__Data provided__.
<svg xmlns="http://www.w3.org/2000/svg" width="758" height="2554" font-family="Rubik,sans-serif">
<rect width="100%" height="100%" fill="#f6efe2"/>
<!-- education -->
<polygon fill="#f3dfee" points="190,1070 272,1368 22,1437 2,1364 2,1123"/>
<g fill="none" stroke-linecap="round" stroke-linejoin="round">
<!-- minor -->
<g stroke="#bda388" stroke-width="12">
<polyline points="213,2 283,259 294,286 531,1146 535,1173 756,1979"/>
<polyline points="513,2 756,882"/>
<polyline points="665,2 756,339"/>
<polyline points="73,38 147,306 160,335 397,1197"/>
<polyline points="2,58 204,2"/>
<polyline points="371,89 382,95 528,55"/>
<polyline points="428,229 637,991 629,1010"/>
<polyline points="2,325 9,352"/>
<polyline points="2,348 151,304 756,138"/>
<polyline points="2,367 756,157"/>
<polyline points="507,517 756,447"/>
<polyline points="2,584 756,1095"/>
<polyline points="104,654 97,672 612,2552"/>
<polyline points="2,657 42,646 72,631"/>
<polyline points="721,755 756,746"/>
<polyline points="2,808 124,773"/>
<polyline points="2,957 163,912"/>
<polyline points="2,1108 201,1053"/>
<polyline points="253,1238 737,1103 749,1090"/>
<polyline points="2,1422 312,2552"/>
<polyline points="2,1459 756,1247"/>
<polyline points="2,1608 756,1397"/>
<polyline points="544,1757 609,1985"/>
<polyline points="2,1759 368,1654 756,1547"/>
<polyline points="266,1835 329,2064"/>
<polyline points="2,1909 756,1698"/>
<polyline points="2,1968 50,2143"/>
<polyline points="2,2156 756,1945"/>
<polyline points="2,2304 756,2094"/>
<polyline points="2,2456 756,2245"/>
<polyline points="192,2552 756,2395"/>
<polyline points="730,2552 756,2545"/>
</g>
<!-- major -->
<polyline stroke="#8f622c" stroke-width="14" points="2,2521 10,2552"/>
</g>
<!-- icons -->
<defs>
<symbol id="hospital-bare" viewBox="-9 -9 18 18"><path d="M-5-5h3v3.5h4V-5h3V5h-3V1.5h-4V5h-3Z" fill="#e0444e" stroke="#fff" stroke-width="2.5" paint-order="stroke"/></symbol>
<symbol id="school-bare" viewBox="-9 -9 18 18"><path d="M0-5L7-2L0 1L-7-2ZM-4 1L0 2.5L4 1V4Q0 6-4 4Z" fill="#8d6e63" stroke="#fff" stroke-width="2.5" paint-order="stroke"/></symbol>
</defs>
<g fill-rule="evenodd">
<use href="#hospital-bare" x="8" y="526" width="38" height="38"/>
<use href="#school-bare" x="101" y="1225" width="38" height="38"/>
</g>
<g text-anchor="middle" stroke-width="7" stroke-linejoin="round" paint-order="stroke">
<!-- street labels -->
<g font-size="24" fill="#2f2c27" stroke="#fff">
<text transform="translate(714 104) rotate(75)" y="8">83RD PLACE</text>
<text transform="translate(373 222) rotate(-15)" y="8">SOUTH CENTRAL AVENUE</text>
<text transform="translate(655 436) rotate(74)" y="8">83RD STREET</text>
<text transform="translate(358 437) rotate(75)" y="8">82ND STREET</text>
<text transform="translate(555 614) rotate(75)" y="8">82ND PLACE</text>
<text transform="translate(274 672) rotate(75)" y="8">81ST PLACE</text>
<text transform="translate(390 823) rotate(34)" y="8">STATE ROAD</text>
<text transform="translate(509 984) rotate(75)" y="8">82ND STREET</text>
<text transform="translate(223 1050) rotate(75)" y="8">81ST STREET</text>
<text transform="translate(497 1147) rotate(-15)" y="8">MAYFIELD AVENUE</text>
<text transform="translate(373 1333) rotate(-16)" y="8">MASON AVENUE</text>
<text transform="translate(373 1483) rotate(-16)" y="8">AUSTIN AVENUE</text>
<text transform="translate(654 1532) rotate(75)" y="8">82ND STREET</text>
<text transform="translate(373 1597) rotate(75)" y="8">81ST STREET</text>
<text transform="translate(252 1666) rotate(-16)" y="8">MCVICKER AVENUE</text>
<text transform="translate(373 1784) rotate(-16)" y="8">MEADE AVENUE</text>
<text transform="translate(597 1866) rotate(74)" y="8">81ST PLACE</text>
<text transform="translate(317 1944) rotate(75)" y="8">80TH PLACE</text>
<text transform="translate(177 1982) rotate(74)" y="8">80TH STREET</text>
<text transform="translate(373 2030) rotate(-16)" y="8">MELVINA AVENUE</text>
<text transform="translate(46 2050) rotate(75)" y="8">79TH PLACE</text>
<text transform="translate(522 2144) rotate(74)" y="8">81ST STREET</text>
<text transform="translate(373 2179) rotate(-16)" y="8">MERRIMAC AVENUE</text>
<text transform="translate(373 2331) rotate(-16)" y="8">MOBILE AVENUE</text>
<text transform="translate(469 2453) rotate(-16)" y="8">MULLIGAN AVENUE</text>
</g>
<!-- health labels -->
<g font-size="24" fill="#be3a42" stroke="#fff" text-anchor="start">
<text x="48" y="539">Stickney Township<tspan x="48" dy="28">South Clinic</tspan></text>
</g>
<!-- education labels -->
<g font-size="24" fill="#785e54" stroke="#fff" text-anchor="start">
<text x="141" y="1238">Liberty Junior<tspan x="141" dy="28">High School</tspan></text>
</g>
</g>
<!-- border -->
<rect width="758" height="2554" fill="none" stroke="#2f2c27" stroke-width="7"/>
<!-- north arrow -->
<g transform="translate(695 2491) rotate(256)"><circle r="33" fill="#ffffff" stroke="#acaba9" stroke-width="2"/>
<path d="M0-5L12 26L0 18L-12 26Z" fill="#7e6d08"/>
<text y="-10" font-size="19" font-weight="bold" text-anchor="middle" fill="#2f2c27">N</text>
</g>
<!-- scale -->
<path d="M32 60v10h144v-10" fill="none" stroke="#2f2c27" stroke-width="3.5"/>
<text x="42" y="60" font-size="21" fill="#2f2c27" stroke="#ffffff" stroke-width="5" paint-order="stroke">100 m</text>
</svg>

__What to do__.
Transcribe every entry in the listing, word for word.

__Exercise solution__.
<svg xmlns="http://www.w3.org/2000/svg" width="758" height="2554" font-family="Rubik,sans-serif">
<rect width="100%" height="100%" fill="#f6efe2"/>
<!-- education -->
<polygon fill="#f3dfee" points="190,1070 272,1368 22,1437 2,1364 2,1123"/>
<g fill="none" stroke-linecap="round" stroke-linejoin="round">
<!-- minor -->
<g stroke="#bda388" stroke-width="12">
<polyline points="213,2 283,259 294,286 531,1146 535,1173 756,1979"/>
<polyline points="513,2 756,882"/>
<polyline points="665,2 756,339"/>
<polyline points="73,38 147,306 160,335 397,1197"/>
<polyline points="2,58 204,2"/>
<polyline points="371,89 382,95 528,55"/>
<polyline points="428,229 637,991 629,1010"/>
<polyline points="2,325 9,352"/>
<polyline points="2,348 151,304 756,138"/>
<polyline points="2,367 756,157"/>
<polyline points="507,517 756,447"/>
<polyline points="2,584 756,1095"/>
<polyline points="104,654 97,672 612,2552"/>
<polyline points="2,657 42,646 72,631"/>
<polyline points="721,755 756,746"/>
<polyline points="2,808 124,773"/>
<polyline points="2,957 163,912"/>
<polyline points="2,1108 201,1053"/>
<polyline points="253,1238 737,1103 749,1090"/>
<polyline points="2,1422 312,2552"/>
<polyline points="2,1459 756,1247"/>
<polyline points="2,1608 756,1397"/>
<polyline points="544,1757 609,1985"/>
<polyline points="2,1759 368,1654 756,1547"/>
<polyline points="266,1835 329,2064"/>
<polyline points="2,1909 756,1698"/>
<polyline points="2,1968 50,2143"/>
<polyline points="2,2156 756,1945"/>
<polyline points="2,2304 756,2094"/>
<polyline points="2,2456 756,2245"/>
<polyline points="192,2552 756,2395"/>
<polyline points="730,2552 756,2545"/>
</g>
<!-- major -->
<polyline stroke="#8f622c" stroke-width="14" points="2,2521 10,2552"/>
</g>
<!-- icons -->
<defs>
<symbol id="hospital-bare" viewBox="-9 -9 18 18"><path d="M-5-5h3v3.5h4V-5h3V5h-3V1.5h-4V5h-3Z" fill="#e0444e" stroke="#fff" stroke-width="2.5" paint-order="stroke"/></symbol>
<symbol id="school-bare" viewBox="-9 -9 18 18"><path d="M0-5L7-2L0 1L-7-2ZM-4 1L0 2.5L4 1V4Q0 6-4 4Z" fill="#8d6e63" stroke="#fff" stroke-width="2.5" paint-order="stroke"/></symbol>
</defs>
<g fill-rule="evenodd">
<use href="#hospital-bare" x="8" y="526" width="38" height="38"/>
<use href="#school-bare" x="101" y="1225" width="38" height="38"/>
</g>
<g text-anchor="middle" stroke-width="7" stroke-linejoin="round" paint-order="stroke">
<!-- street labels -->
<g font-size="24" fill="#2f2c27" stroke="#fff">
<text transform="translate(714 104) rotate(75)" y="8">83RD PLACE</text>
<text transform="translate(373 222) rotate(-15)" y="8">SOUTH CENTRAL AVENUE</text>
<text transform="translate(655 436) rotate(74)" y="8">83RD STREET</text>
<text transform="translate(358 437) rotate(75)" y="8">82ND STREET</text>
<text transform="translate(555 614) rotate(75)" y="8">82ND PLACE</text>
<text transform="translate(274 672) rotate(75)" y="8">81ST PLACE</text>
<text transform="translate(390 823) rotate(34)" y="8">STATE ROAD</text>
<text transform="translate(509 984) rotate(75)" y="8">82ND STREET</text>
<text transform="translate(223 1050) rotate(75)" y="8">81ST STREET</text>
<text transform="translate(497 1147) rotate(-15)" y="8">MAYFIELD AVENUE</text>
<text transform="translate(373 1333) rotate(-16)" y="8">MASON AVENUE</text>
<text transform="translate(373 1483) rotate(-16)" y="8">AUSTIN AVENUE</text>
<text transform="translate(654 1532) rotate(75)" y="8">82ND STREET</text>
<text transform="translate(373 1597) rotate(75)" y="8">81ST STREET</text>
<text transform="translate(252 1666) rotate(-16)" y="8">MCVICKER AVENUE</text>
<text transform="translate(373 1784) rotate(-16)" y="8">MEADE AVENUE</text>
<text transform="translate(597 1866) rotate(74)" y="8">81ST PLACE</text>
<text transform="translate(317 1944) rotate(75)" y="8">80TH PLACE</text>
<text transform="translate(177 1982) rotate(74)" y="8">80TH STREET</text>
<text transform="translate(373 2030) rotate(-16)" y="8">MELVINA AVENUE</text>
<text transform="translate(46 2050) rotate(75)" y="8">79TH PLACE</text>
<text transform="translate(522 2144) rotate(74)" y="8">81ST STREET</text>
<text transform="translate(373 2179) rotate(-16)" y="8">MERRIMAC AVENUE</text>
<text transform="translate(373 2331) rotate(-16)" y="8">MOBILE AVENUE</text>
<text transform="translate(469 2453) rotate(-16)" y="8">MULLIGAN AVENUE</text>
</g>
<!-- health labels -->
<g font-size="24" fill="#be3a42" stroke="#fff" text-anchor="start">
<text x="48" y="539">Stickney Township<tspan x="48" dy="28">South Clinic</tspan></text>
</g>
<!-- education labels -->
<g font-size="24" fill="#785e54" stroke="#fff" text-anchor="start">
<text x="141" y="1238">Liberty Junior<tspan x="141" dy="28">High School</tspan></text>
</g>
</g>
<!-- border -->
<rect width="758" height="2554" fill="none" stroke="#2f2c27" stroke-width="7"/>
<!-- north arrow -->
<g transform="translate(695 2491) rotate(256)"><circle r="33" fill="#ffffff" stroke="#acaba9" stroke-width="2"/>
<path d="M0-5L12 26L0 18L-12 26Z" fill="#7e6d08"/>
<text y="-10" font-size="19" font-weight="bold" text-anchor="middle" fill="#2f2c27">N</text>
</g>
<!-- scale -->
<path d="M32 60v10h144v-10" fill="none" stroke="#2f2c27" stroke-width="3.5"/>
<text x="42" y="60" font-size="21" fill="#2f2c27" stroke="#ffffff" stroke-width="5" paint-order="stroke">100 m</text>
</svg>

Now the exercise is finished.